3. Terrorism’s greatest ally is a sensationalist media.
Part of the reason that terrorism has become so effective in the last few decades is because the media has a kind of gross, symbiotic relationship with it. Terrorism wouldn’t terrorize people if they didn’t know much about it. If, for example, drownings were reported in the way terrorism was, we’d be spending a lot more time on improving our counter-undertow tactics than we would our counter-terrorism tactics.
But the media often (intentionally or otherwise) sensationalizes terrorism for precisely the same reason that terrorists commit acts of terrorism: because it grabs our attention. In a market where ratings, clicks, and subscriptions are what drive media revenues, it becomes almost too tempting to spend more time on violent spectacle than on actual, legitimate threats.
Charlie Brooker, the creator of Black Mirror did an excellent bit on the media coverage of mass shootings on his show Newswipe, and how the media actually serves to exacerbate the problem rather than help it. Give the full video a watch:
The most important point is this final quote from forensic psychiatrist Park Dietz, who has studied mass shootings for decades:
“If you don’t want to propagate more mass murders, don’t start the story with sirens blaring. Don’t have photographs of the killer. Don’t make this 24-7 coverage. Do everything you can not to make the body count the lead story, not to make the killer some kind of anti-hero. Do localize this story to the affected community and make it as boring as possible in every other market. Because every time we have intense saturation coverage of a mass murder, we expect to see one or two more within a week.”
This same effect is true of terrorism — most of the terrorist attacks that are covered are fairly small, but the media coverage is always sensational. In this media environment, terrorists can launch attacks relatively locally, killing one or two people at a time (or otherwise failing entirely to kill anyone), and it can still feel, to the public, as if we’re under constant attack, thanks to the coverage.
4. All of this makes terrorism beatable.
With all of this in mind, it becomes clear: terrorism is beatable. If your opponent changes the game and uses a new tactic against you, then there’s nothing stopping you from changing the game yourself. Terrorists thrive on a sense of insecurity, and they play off of paranoia. Thus, the answer is to simply train yourself not to feel insecure or paranoid. Don’t let terrorism change your behavior.
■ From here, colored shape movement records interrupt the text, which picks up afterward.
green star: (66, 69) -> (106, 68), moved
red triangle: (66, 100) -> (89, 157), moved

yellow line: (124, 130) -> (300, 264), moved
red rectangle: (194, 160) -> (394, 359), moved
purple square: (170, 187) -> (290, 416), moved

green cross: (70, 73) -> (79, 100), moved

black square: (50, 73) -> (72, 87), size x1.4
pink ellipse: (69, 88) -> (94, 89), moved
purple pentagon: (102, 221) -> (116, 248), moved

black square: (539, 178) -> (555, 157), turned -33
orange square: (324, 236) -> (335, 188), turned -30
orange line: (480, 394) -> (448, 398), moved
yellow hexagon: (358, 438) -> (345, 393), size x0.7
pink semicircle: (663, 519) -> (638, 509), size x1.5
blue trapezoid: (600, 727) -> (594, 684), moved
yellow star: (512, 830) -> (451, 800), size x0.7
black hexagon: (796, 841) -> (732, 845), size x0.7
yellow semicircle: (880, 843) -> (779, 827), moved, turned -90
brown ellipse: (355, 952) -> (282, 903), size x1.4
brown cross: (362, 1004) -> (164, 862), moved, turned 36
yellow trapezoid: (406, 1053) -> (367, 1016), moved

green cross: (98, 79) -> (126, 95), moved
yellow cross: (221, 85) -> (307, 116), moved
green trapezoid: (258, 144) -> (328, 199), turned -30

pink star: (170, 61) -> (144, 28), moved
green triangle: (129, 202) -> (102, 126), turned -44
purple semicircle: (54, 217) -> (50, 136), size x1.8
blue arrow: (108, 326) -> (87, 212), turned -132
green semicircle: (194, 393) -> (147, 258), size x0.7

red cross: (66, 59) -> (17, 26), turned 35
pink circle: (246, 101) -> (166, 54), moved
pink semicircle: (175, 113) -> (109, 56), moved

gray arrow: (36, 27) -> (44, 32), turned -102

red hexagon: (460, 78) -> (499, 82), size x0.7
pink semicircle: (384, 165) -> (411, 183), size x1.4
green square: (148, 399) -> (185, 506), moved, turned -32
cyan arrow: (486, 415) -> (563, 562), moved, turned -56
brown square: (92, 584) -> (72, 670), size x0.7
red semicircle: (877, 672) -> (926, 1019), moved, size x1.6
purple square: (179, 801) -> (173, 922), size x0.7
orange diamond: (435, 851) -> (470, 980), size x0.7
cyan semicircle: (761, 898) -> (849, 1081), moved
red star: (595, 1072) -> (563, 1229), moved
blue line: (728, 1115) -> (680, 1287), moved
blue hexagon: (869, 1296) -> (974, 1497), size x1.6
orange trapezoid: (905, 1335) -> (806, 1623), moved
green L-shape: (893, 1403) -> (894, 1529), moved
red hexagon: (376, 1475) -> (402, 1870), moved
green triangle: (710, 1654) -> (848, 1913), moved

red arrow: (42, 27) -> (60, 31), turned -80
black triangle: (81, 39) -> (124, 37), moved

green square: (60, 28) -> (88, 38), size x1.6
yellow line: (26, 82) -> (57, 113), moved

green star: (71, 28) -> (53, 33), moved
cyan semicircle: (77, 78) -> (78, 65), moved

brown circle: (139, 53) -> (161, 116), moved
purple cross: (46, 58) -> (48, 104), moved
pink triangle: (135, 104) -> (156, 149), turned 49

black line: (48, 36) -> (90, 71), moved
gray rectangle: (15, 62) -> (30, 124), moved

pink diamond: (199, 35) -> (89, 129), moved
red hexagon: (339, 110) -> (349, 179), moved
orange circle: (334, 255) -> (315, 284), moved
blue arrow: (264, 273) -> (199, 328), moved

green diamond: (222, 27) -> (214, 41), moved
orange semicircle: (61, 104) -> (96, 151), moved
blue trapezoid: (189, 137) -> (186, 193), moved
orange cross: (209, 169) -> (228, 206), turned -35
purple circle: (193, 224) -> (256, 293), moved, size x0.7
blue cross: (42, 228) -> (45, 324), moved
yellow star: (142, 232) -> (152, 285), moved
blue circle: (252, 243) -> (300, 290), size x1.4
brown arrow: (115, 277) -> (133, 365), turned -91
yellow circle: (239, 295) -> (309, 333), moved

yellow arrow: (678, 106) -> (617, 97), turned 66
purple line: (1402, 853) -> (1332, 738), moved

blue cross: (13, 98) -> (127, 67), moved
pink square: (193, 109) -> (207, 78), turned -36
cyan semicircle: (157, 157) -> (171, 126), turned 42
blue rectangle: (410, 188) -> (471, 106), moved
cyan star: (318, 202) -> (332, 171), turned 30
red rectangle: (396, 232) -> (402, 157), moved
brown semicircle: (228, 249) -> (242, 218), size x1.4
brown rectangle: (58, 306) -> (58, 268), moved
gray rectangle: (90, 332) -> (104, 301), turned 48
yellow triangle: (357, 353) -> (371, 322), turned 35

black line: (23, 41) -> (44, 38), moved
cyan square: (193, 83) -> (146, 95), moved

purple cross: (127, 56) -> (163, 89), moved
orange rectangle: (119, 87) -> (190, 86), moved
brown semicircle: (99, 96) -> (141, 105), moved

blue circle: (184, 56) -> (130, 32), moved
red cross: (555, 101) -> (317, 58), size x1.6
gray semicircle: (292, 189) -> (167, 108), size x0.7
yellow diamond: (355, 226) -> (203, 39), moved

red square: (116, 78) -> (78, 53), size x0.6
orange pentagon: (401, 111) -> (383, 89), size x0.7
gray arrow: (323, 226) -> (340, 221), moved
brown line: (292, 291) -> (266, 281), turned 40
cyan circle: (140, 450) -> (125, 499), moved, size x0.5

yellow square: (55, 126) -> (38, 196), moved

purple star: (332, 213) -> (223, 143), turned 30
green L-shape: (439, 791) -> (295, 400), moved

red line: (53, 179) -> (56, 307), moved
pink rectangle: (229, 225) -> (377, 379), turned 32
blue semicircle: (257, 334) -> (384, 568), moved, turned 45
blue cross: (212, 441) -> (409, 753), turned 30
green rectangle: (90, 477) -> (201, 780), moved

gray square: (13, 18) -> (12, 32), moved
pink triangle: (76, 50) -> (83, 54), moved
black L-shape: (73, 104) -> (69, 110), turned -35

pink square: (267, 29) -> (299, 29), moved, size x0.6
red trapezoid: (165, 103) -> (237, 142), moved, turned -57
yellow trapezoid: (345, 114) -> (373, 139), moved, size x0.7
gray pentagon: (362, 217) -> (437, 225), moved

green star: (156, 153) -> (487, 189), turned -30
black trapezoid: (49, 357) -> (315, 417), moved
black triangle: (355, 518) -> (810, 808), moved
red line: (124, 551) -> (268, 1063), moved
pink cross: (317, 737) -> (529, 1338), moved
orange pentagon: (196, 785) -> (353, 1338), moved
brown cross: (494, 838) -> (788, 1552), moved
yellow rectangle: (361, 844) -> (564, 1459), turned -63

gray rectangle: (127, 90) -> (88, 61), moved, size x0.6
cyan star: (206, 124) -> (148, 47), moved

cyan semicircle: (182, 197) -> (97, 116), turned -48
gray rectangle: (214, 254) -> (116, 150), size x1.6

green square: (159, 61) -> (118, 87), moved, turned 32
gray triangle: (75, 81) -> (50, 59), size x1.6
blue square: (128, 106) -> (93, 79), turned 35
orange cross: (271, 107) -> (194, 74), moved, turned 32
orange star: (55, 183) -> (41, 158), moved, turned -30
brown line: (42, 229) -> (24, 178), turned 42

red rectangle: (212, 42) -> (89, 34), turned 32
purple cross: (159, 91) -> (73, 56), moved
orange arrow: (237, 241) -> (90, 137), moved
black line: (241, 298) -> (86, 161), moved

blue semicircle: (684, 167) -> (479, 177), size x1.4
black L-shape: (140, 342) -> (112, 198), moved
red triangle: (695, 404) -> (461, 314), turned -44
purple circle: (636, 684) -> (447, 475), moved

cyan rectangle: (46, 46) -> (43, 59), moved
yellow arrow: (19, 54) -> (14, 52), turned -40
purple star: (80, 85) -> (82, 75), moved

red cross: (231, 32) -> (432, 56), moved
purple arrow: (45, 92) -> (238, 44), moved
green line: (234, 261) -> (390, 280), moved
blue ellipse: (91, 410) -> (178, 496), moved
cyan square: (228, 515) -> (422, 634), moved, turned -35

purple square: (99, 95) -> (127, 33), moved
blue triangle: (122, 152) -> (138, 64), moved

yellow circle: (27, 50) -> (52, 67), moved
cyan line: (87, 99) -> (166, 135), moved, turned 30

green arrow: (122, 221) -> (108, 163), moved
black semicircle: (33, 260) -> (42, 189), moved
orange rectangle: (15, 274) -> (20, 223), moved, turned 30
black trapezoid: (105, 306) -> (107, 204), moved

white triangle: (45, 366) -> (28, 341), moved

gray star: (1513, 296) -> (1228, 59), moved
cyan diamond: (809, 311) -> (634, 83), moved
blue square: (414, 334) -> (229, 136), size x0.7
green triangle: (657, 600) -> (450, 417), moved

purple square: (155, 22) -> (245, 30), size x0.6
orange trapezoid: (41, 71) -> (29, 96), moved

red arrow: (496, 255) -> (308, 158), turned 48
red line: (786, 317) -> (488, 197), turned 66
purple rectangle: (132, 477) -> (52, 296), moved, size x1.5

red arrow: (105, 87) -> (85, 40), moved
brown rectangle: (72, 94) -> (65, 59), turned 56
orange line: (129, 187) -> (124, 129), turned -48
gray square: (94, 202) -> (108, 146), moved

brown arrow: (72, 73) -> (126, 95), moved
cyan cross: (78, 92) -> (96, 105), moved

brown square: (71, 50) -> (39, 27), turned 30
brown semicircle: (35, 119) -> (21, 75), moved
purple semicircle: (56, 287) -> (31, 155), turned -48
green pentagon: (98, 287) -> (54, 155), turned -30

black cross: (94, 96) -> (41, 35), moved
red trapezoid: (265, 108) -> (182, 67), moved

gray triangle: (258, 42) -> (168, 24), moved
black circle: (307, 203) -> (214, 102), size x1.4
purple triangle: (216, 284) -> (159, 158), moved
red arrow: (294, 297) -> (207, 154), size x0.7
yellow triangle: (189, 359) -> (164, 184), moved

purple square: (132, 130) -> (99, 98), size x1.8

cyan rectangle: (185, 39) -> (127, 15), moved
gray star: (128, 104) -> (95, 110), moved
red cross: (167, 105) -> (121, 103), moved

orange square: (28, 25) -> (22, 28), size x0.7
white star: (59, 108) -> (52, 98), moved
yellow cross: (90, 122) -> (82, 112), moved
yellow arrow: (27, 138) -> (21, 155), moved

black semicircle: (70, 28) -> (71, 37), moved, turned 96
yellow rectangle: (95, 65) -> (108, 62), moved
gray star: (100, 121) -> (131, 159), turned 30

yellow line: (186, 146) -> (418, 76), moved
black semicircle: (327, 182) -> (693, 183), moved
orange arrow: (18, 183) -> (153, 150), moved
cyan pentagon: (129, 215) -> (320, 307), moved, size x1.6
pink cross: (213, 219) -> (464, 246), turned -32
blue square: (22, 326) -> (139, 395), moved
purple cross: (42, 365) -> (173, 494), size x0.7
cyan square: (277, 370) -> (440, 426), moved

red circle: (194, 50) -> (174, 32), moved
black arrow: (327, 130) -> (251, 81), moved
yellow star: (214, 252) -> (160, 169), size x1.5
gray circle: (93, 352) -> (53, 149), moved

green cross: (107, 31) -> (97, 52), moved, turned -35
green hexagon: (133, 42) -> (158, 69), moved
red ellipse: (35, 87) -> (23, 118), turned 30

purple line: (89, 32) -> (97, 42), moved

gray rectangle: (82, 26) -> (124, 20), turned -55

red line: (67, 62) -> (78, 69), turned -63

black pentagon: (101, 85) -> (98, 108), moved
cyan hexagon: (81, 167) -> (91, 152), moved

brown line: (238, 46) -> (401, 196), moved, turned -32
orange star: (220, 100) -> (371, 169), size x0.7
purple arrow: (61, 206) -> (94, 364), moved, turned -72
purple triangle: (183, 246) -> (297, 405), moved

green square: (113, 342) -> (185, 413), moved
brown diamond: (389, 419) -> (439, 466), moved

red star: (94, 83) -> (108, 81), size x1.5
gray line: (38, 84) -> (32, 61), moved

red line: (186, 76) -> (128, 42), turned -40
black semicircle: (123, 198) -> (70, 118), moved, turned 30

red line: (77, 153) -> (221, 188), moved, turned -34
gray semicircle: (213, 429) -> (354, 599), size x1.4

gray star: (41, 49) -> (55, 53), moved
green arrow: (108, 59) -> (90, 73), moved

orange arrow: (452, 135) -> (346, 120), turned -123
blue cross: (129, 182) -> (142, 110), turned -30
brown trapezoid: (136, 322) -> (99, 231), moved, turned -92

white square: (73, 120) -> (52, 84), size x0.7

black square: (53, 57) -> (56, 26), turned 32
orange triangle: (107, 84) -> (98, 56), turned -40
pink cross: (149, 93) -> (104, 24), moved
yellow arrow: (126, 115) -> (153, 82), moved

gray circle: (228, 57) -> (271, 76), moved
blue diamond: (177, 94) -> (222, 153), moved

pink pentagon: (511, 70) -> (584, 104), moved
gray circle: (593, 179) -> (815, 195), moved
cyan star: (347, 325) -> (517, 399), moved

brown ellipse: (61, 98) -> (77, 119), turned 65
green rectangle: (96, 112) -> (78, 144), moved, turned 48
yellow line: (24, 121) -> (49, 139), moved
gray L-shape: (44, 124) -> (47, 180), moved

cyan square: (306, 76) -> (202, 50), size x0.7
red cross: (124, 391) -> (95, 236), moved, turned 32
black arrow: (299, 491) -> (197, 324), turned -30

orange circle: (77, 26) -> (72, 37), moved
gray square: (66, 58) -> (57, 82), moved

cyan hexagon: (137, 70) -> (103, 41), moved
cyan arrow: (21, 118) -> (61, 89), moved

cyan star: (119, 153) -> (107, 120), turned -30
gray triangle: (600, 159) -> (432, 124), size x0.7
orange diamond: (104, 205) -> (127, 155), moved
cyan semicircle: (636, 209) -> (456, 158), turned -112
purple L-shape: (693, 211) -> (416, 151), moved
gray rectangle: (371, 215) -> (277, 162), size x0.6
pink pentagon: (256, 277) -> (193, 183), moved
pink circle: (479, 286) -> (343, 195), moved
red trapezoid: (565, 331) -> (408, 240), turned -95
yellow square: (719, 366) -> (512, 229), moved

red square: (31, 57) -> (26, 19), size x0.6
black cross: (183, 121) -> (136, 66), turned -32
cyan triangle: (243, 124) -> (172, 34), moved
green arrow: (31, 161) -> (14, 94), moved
When it comes to travel, it’s important to recognize that terrorists who plan attacks in major cities like to go for places that are iconic — Times Square in New York, Big Ben in London — with the idea that the media coverage of their attack will inevitably have establishing shots of these landmarks that people automatically associate with the city. This will likely make tourism to these cities suffer, as people will be scared of visiting a place that’s clearly under siege.
It is possible to travel abroad to places that have been attacked by terrorists and to not be terrorized. Your odds of being attacked are low, and the cities are far less dangerous than the media would have you think. There are some places where you are less safe (Forbes did an excellent breakdown of the least safe places for Americans) but they are the places you would expect, and the odds are still minuscule.
It’s become a cliche to say, “That’s what the terrorists want,” but look: if you’re terrorized by terrorism, that’s what the terrorists want. The data shows that we’re living in the safest time in human history, and also the time where it’s literally the easiest it’s ever been to explore the world.
All of life is a risk, and you can take a certain amount of precautions to stay safe, but at some point, you have to balance those precautions with the risk that, if you’re always scared, you may never really live your life.